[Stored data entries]
[Start of Attachment]

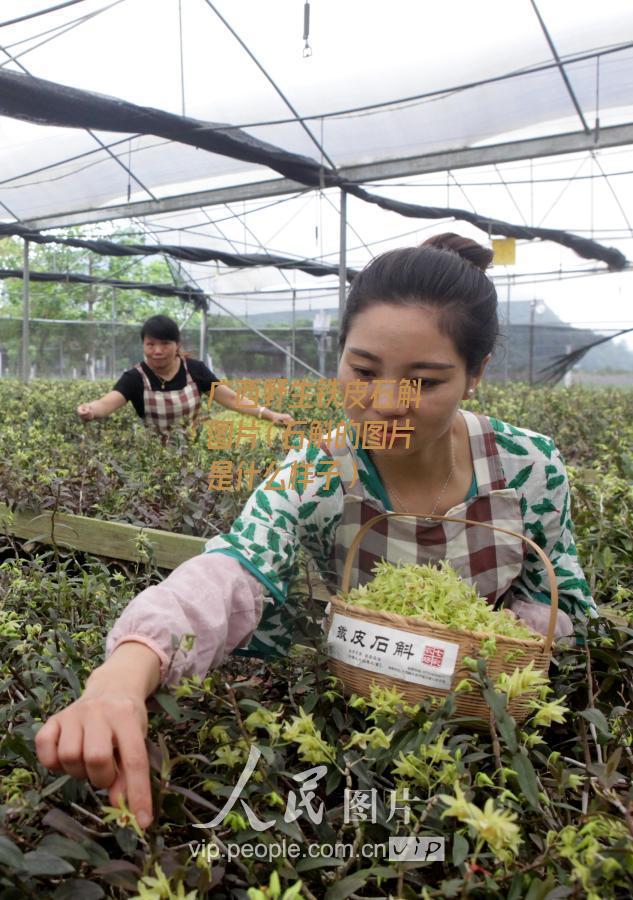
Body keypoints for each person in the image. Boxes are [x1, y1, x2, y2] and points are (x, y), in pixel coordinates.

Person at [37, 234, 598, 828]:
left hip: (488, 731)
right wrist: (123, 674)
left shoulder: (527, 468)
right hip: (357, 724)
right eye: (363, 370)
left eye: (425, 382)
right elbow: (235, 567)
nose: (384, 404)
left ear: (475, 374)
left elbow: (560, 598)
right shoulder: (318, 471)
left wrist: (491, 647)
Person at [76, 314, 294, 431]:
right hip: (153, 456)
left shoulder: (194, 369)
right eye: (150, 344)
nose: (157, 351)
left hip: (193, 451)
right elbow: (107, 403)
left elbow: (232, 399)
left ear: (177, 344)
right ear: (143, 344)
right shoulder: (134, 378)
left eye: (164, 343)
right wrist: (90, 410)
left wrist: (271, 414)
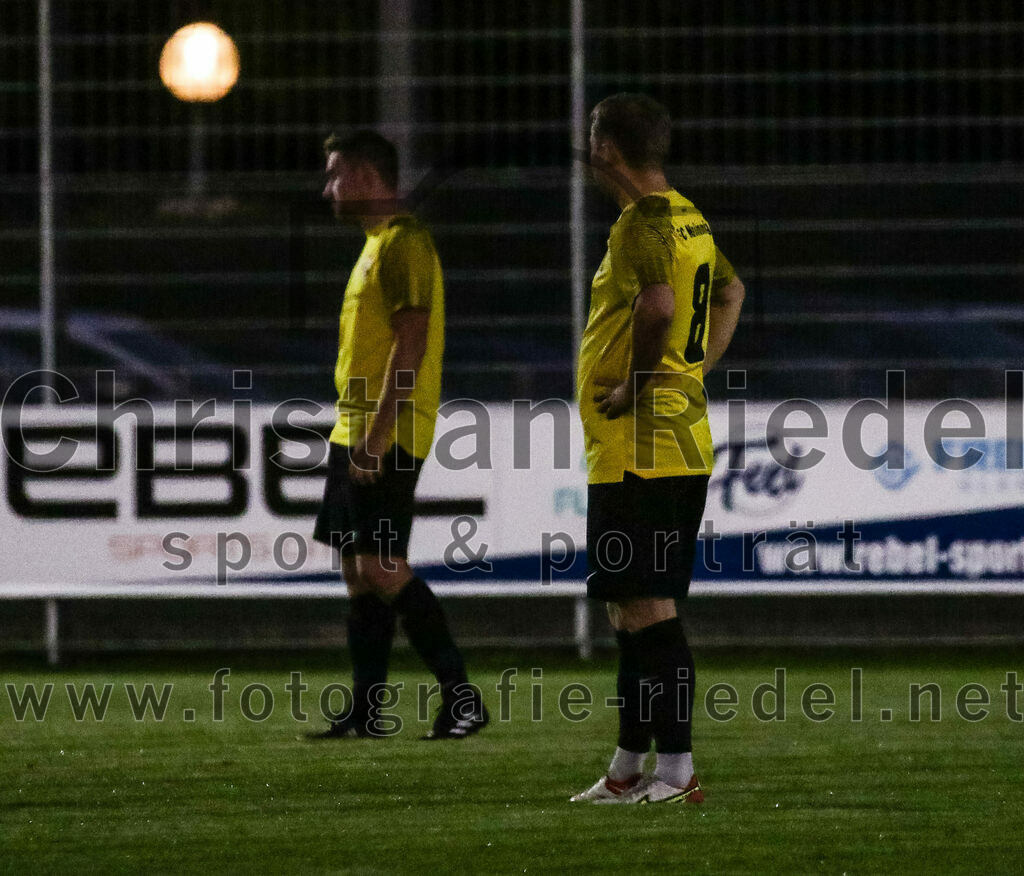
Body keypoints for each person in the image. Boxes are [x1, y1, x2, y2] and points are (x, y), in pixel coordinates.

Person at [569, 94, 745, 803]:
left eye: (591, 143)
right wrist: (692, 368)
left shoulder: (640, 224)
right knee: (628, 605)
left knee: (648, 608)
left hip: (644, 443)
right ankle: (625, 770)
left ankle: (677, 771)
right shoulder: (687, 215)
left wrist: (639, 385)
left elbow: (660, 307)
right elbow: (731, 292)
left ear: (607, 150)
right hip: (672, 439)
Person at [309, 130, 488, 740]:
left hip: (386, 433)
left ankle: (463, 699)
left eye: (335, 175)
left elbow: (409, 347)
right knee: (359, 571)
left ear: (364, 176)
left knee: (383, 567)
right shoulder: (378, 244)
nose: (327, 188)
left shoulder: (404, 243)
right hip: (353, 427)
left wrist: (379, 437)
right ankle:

[End of Attachment]

Work task:
Write out the data word for word, with every picture dropped.

Your response:
Body keypoints for each person in the image. Boxes are [x1, y1, x2, y2] and points are (x, y), in pixel coordinates.

Person at [37, 234, 598, 828]:
left hip: (488, 731)
right wrist: (123, 674)
left shoulder: (527, 468)
right hip: (357, 724)
right eye: (363, 370)
left eye: (425, 382)
right elbow: (235, 567)
nose: (384, 404)
left ear: (475, 374)
left elbow: (560, 598)
right shoulder: (318, 471)
left wrist: (491, 647)
Person at [76, 314, 294, 431]:
right hip: (153, 456)
left shoulder: (194, 369)
right eye: (150, 344)
nose: (157, 351)
left hip: (193, 451)
right elbow: (107, 403)
left elbow: (232, 399)
left ear: (177, 344)
right ear: (143, 344)
right shoulder: (134, 378)
left eye: (164, 343)
right wrist: (90, 410)
left wrist: (271, 414)
Body keypoints for each person in the image. Boxes are [x1, y1, x2, y2] and points are (x, y), in pixel coordinates.

Person at [569, 94, 745, 803]:
left eye: (591, 143)
right wrist: (692, 368)
left shoulder: (640, 224)
right knee: (628, 605)
left knee: (648, 608)
left hip: (644, 443)
right ankle: (625, 770)
left ankle: (677, 771)
right shoulder: (687, 215)
left wrist: (639, 385)
left elbow: (660, 307)
right elbow: (731, 292)
left ear: (607, 150)
right hip: (672, 439)
Person at [309, 130, 488, 740]:
left hip: (386, 433)
left ankle: (463, 699)
left eye: (335, 175)
left elbow: (409, 347)
right knee: (359, 571)
left ear: (364, 176)
left knee: (383, 567)
right shoulder: (378, 244)
nose: (327, 188)
left shoulder: (404, 243)
right hip: (353, 427)
left wrist: (379, 437)
right ankle:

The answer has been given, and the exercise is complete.